Juridiquement, le lieu de travail est le lieu où le salarié exécute habituellement sa prestation de travail (cas des travailleurs sédentaires). Pour l'INSEE, le lieu de travail est la zone géographique où une personne exerce son activité professionnelle. Cette zone géographique peut détailler les zonages administratifs standards ou décrire les territoires en géographie urbaine (rural/urbain). Certaines personnes exerçant des professions bien déterminées telles que « chauffeur-routier », « chauffeur de taxi », « VRP », « commerçant ambulant » ou « marin pêcheur » les amenant à se déplacer plus ou moins fréquemment pour leur travail sont, par convention, considérées comme travaillant dans leur commune de résidence.
Dans le cas d'un contrat de chantier, le lieu de travail est défini par le chantier à réaliser.

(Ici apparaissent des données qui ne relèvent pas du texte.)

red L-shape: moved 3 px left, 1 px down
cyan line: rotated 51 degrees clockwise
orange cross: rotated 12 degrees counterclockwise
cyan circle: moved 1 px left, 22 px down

Le lieu habituel de travail est le lieu du chantier.
Si vous entrez dans un de ces cas, alors votre manager a raison. Le temps de trajet pour se rendre du domicile au lieu de travail n'est pas du temps de travail effectif . De ce fait, il n'a pas à être rémunéré comme tel.

Lieu inhabituel de travail

Au regard du droit communautaire, la durée du trajet des salariés itinérants, compris entre leur domicile et les sites de leur premier et leur dernier client constitue du « temps de travail ». 

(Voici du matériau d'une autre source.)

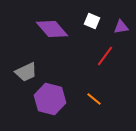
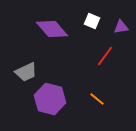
orange line: moved 3 px right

Cela signifie que ces temps doivent être pris en compte pour apprécier si les repos minimum et la durée maximale hebdomadaire du travail imposés par le Droit de l'Union sont bien respectés. Cette décision s'inscrit dans le prolongement de la jurisprudence de la CJUE et de la Cour de cassation relative aux heures d'équivalence (CJCE, 1er décembre 2005, affaire C-14/04 ; CE, 28 avril 2006, pourvoi n°242727, pourvoi n°243359 et n°243385 ; Cassation sociale du 26 mars 2008, pourvoi n° 06-45.469).
Ainsi, les salariés itinérants ne peuvent pas, temps de trajet inclus, effectuer plus de 48 heures par semaine, auquel cas l'entreprise encourt une condamnation pénale. En revanche, ces temps de trajet quand bien même sont comptabilisés comme temps de travail, ne sont pas nécessairement rémunérés comme du temps de travail, y compris en cas de dépassement de la durée maximale (CJUE, 10 septembre 2015, affaire C-266/14).

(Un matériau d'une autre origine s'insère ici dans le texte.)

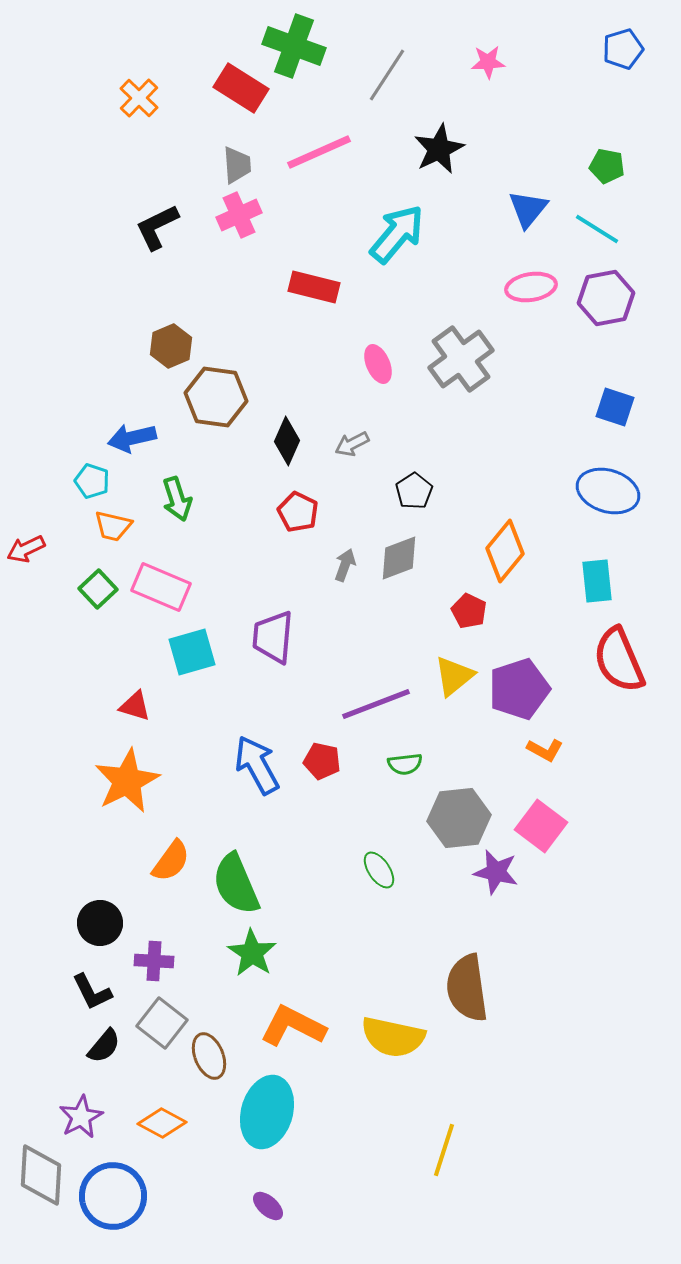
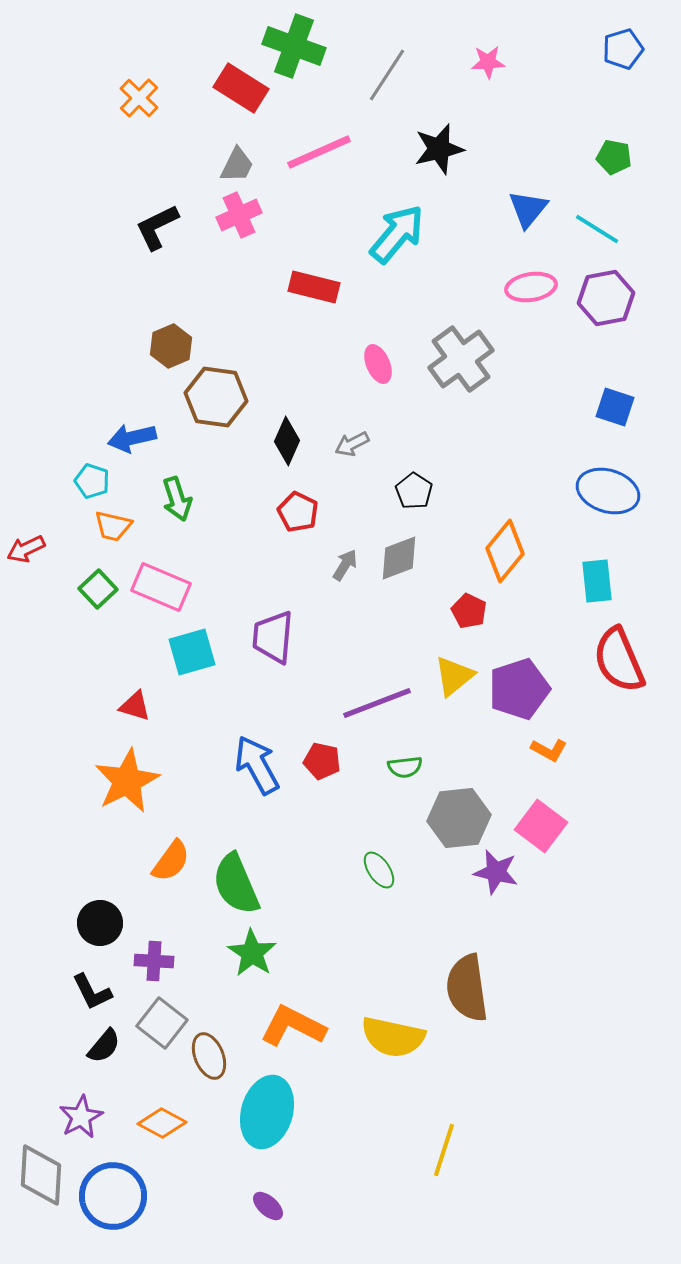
black star at (439, 149): rotated 12 degrees clockwise
gray trapezoid at (237, 165): rotated 30 degrees clockwise
green pentagon at (607, 166): moved 7 px right, 9 px up
black pentagon at (414, 491): rotated 6 degrees counterclockwise
gray arrow at (345, 565): rotated 12 degrees clockwise
purple line at (376, 704): moved 1 px right, 1 px up
orange L-shape at (545, 750): moved 4 px right
green semicircle at (405, 764): moved 3 px down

Dans ce cas, votre manager à tord. Le temps de trajet entre votre domicile et votre premier client est bien du temps de travail. Chez Computacenter, sa rémunération est définie à ce jour dans notre accord ARTT, par le tableau des temps de trajet / temps de travail.

Les autres cas

Si la détermination de la notion de temps de trajet ne semble pas trop difficile à déterminer quand il s'agit du lieu de travail habituel ou inhabituel d'un salarié, qu'en est-il des salariés qui sont infogérance ?
La Cour de Cassation, à travers plusieurs jurisprudences constantes (C.C, 30 juin 1999, n°97-40889 - C.C, 15 mai 2013, n°11-28.749) ne reconnait pas comme lieu habituel de travail, les locaux du client. A ce titre, il faut déterminer quel est le lieu habituel de travail (domicile ou agence de rattachement par exemple) lorsque le salarié n'est pas en mission. (Cour de Cassation, 25 avril 2006, n°05-42904).
Si le temps de trajet entre le domicile et le lieu d’exécution de la mission est supérieur au temps de trajet entre le domicile et l'agence de rattachement, alors il doit y avoir compensation financière ou récupération en temps de repos. (Cour de cassation, 4 décembre 2013, n°12-20.155, Code du travail, Article L.3121-4). Ainsi, un salarié rattaché à l'agence de Villeurbanne, habitant à Rillieux-la-Pape, et missionné par l'entreprise à Clermont-Ferrand doit voir son temps de trajet compensé. 
Dans ce cas, votre manager a à la fois tort et raison. Tout dépend de votre lieu de mission. Bien que non prévu dans notre accord ARTT, le tableau des temps de trajet /temps de travail peut s'appliquer.